A entrada das fintechs no mercado, o crescimento do uso do blockchain e o avanço das criptomoedas desenharam uma nova era - e pode-se dizer que estamos prestes a começar outra. Na opinião de Courtnay Guimarães, cientista-chefe de blockchain da Avanade Brasil, estamos muito próximos de um novo futuro que começa a se moldar com o desenvolvimento das CBDCs (sigla para Central Bank Digital Currency, que em uma tradução livre significa Moeda Digital emitida pelo Banco Central).

Courtnay discutiu o tema na sede da Associação Comercial de São Paulo (ACSP) recentemente, com apoio do Conselho de Segurança Cibernética e de Dados Pessoais (CCIBER) da entidade e o Instituto Nacional de Estudos sobre Criptoativos (Inecripto).
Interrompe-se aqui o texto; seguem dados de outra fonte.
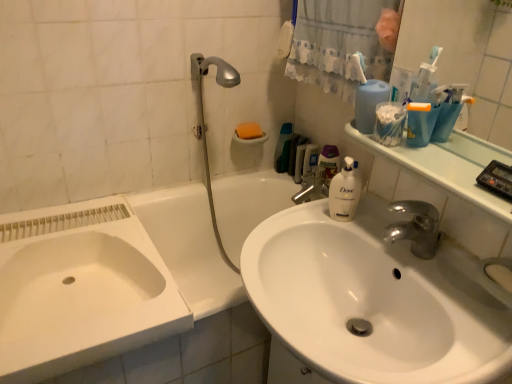
Locate an element on the screen. vacant area that is situated to the right of white plastic cotton swabs at upper right, which is the 1th mouthwash in front-to-back order is located at coordinates (445, 157).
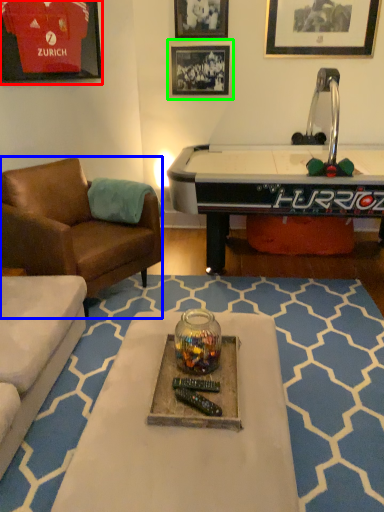
Question: Which object is positioned farthest from picture frame (highlighted by a red box)? Select from chair (highlighted by a blue box) and picture frame (highlighted by a green box).

Choices:
 (A) chair
 (B) picture frame

Answer: (B)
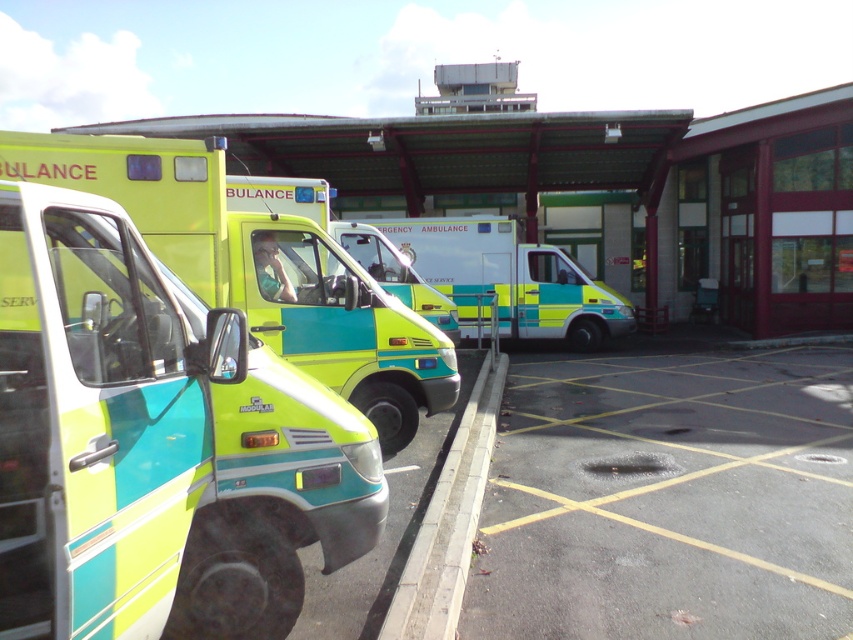
You are standing at the point marked as point [833,628] in the ambulance station. You need to walk to the entrance of the station, which is located 5 meters away from your current position. Can you reach the entrance without moving more than 5 meters?

The distance between point [833,628] and the viewer is 4.25 meters. Since the entrance is 5 meters away from your current position, you can reach it without moving more than 5 meters because 4.25 meters is less than 5 meters.

You are a parking attendant at the ambulance station. You need to park a new ambulance that is 2.5 meters wide. There are two ambulances in the center area, a matte green ambulance at center and a matte green and yellow ambulance at center. Which ambulance has a width that allows the new ambulance to fit in the parking space if the space is designed for vehicles up to 3 meters wide?

The matte green ambulance at center has a greater width than the matte green and yellow ambulance at center. Since the parking space allows up to 3 meters, the new ambulance at 2.5 meters can fit in either space, but the matte green and yellow ambulance at center has a smaller width, so its parking space might be more suitable if the space is sized for its dimensions. However, both spaces can accommodate the new ambulance as 2.5 meters is under 3 meters.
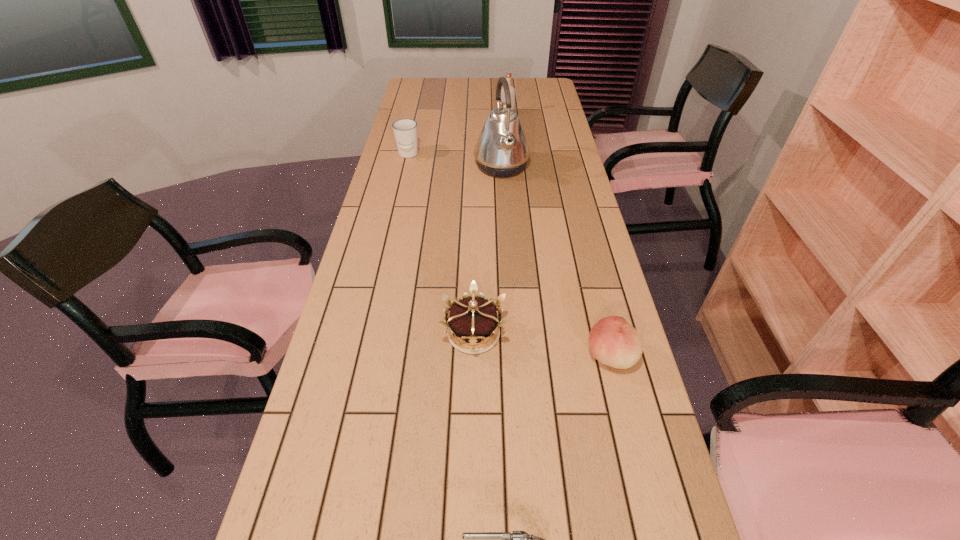
Find the location of a particular element. Image resolution: width=960 pixels, height=540 pixels. vacant area that satisfies the following two spatial constraints: 1. with a handle on the side of the tallest object; 2. on the left side of the cup is located at coordinates (405, 167).

The width and height of the screenshot is (960, 540). I want to click on free spot that satisfies the following two spatial constraints: 1. with a handle on the side of the cup; 2. on the right side of the peach, so tap(363, 356).

At what (x,y) coordinates should I click in order to perform the action: click on vacant space that satisfies the following two spatial constraints: 1. on the front side of the crown; 2. on the right side of the rightmost object. Please return your answer as a coordinate pair (x, y). Image resolution: width=960 pixels, height=540 pixels. Looking at the image, I should click on pyautogui.click(x=473, y=356).

This screenshot has width=960, height=540. I want to click on vacant area that satisfies the following two spatial constraints: 1. on the label of the farthest object; 2. with a handle on the side of the cup, so click(x=511, y=155).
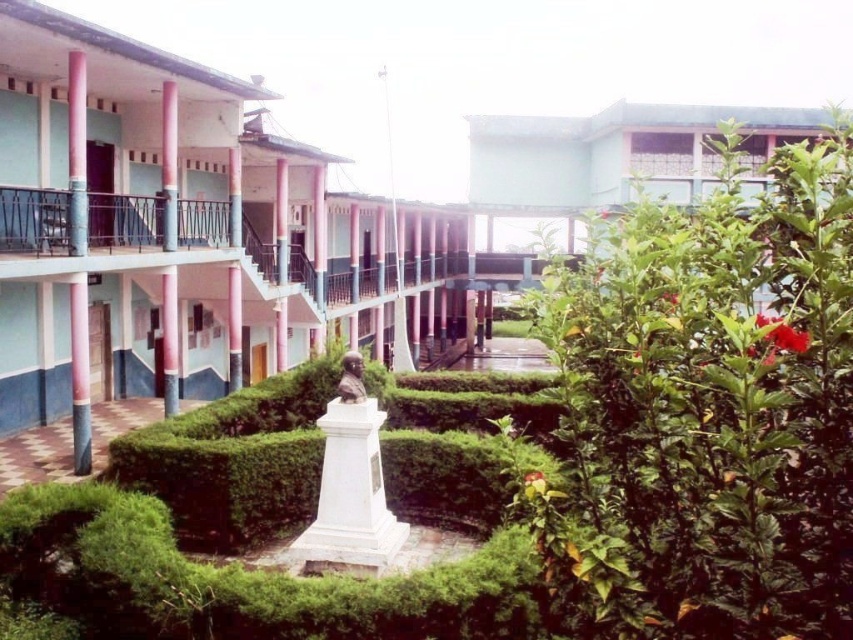
Between green leafy hedge at center and bright red petal at upper right, which one is positioned higher?

bright red petal at upper right is above.

Is green leafy hedge at center bigger than bright red petal at upper right?

Indeed, green leafy hedge at center has a larger size compared to bright red petal at upper right.

At what (x,y) coordinates should I click in order to perform the action: click on green leafy hedge at center. Please return your answer as a coordinate pair (x, y). Looking at the image, I should click on (235, 461).

Consider the image. Between green leafy bush at right and white glossy pillar at center, which one is positioned higher?

white glossy pillar at center is higher up.

Which is in front, point (663, 282) or point (167, 236)?

Point (663, 282)

Who is more distant from viewer, (788, 371) or (167, 284)?

The point (167, 284) is behind.

This screenshot has height=640, width=853. In order to click on green leafy bush at right in this screenshot , I will do `click(709, 410)`.

Between white glossy pillar at center and bright red petal at upper right, which one has less height?

With less height is bright red petal at upper right.

Between white glossy pillar at center and bright red petal at upper right, which one is positioned higher?

white glossy pillar at center is higher up.

Looking at this image, who is more distant from viewer, (167, 401) or (763, 316)?

Point (167, 401)

What are the coordinates of `white glossy pillar at center` in the screenshot? It's located at (169, 164).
O encontro foi conduzido por Flávio Filizzola D'Urso, advogado e presidente do Inecripto, e Roberto Mateus Ordine, presidente da ACSP.

De acordo com um estudo feito pela organização norte-americana Atlantic Council, há em torno de 130 países trabalhando na criação de CBDCs, o equivalente a 98% do PIB global. Para se ter uma ideia do avanço, em maio de 2020 esse número era de apenas 35. Um dos motivos desse interesse pelas moedas digitais é a queda no uso de dinheiro em papel, que diminuiu cerca de 33% na Europa entre 2014 e 2021.

E no Brasil, já há alguma familiaridade com o assunto?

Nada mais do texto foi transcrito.